Museum and field studies trains future professionals in the history, theory and skills necessary to engage in museum work. This interdisciplinary program can include education in anthropology, art history, history, botany, entomology, paleontology and zoology, and areas of study include: anthropological interpretation, diatom taxonomy, systematics and ecology, southwestern archaeology and ethnology, plant taxonomy, evolution and phytogeography, vertebrate paleontology and Cenozoic mammals, biology of aquatic invertebrates, systematics and population biology of insects of the Rocky Mountain Region, plant–insect interactions and mammalogy.
The museum and field studies graduate program offers flexibility around a core curriculum of courses and internship. Students have many opportunities to customize their MFS experience, including: volunteering as a docent in the University of Colorado Museum of Natural History, getting involved in exhibits and programming through the Museum Club, mentoring middle school girls in science through Girls At the Museum Exploring Science (GAMES), volunteering at one of more than 20 local museums and parks, collaborating with other CU museums, galleries and libraries, working as a graduate assistant in collections, museum education or other areas of the CU Museum, conducting research in science or museum studies or taking cognate courses in any of the university's departments
The interdisciplinary museum and field studies program leading to a Master of Science degree is administered by the University of Colorado Museum of Natural History, in conjunction with the Departments of Anthropology, History, Art History, Ecology and Evolutionary Biology and Geological Sciences. The program provides a strong background in a chosen field as well as theoretical and practical grounding in museology.
Internships are offered at a variety of museums in the region, including natural history, history and art museums. Students completing the MS are trained as collection managers, curatorial assistants, registrars, museum educators, exhibit technicians and administrators.
Two program tracks are available: a collection/field track and an administrative/public track. The collection/field track offers training for students interested in the curatorial and research aspects of museum work, such as floristic or faunistic studies of the past and present, material culture of the past and present and biological inventory. The curriculum gives students academic training as well as experience in all areas of museum work. Field experience is offered through the curatorial and field practica.
The administrative/public track offers education for students interested in the public aspects of the museum such as program development and evaluation, exhibition planning and design and the organization and management of museums.
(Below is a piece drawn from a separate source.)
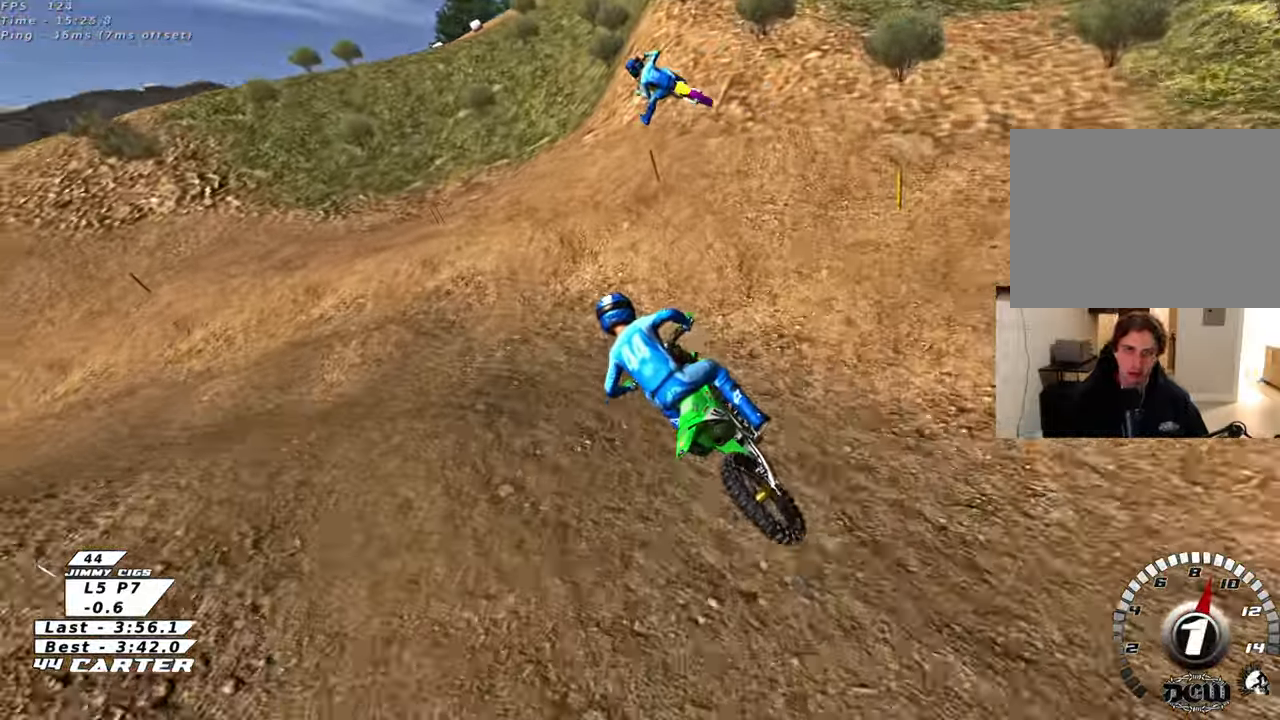
{"buttons": ["L2", "R2", "R3"], "left_stick": "center", "right_stick": "down-left", "events": [[17, "right_stick", "left"], [133, "R3", "down"], [133, "right_stick", "down-left"], [450, "R2", "down"], [483, "left_stick", "center"]]}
The curriculum offers both academic training in a discipline and handson experience with all aspects of the public museum.
Professional Certificate in Museology
The Certificate in Museology provides professional museum training for CU Boulder graduate students and for museum professionals who seek to upgrade their skills and credentials. It serves a range of disciplines in the arts and sciences, education and engineering, as well as the Colorado museum community.
Students in the program have access to the most extensive library of natural diversity in the state and take classes and conduct research in the recently renovated Bruce Curtis Building. The building houses about 3 million specimens from CU Boulder’s Museum of Natural History collection and includes a specially designed laboratory classroom, three “smart” classrooms, several laboratories and collection libraries, a walkin freezer for specimen decontamination and a casting lab to replicate paleontological and archaeological items.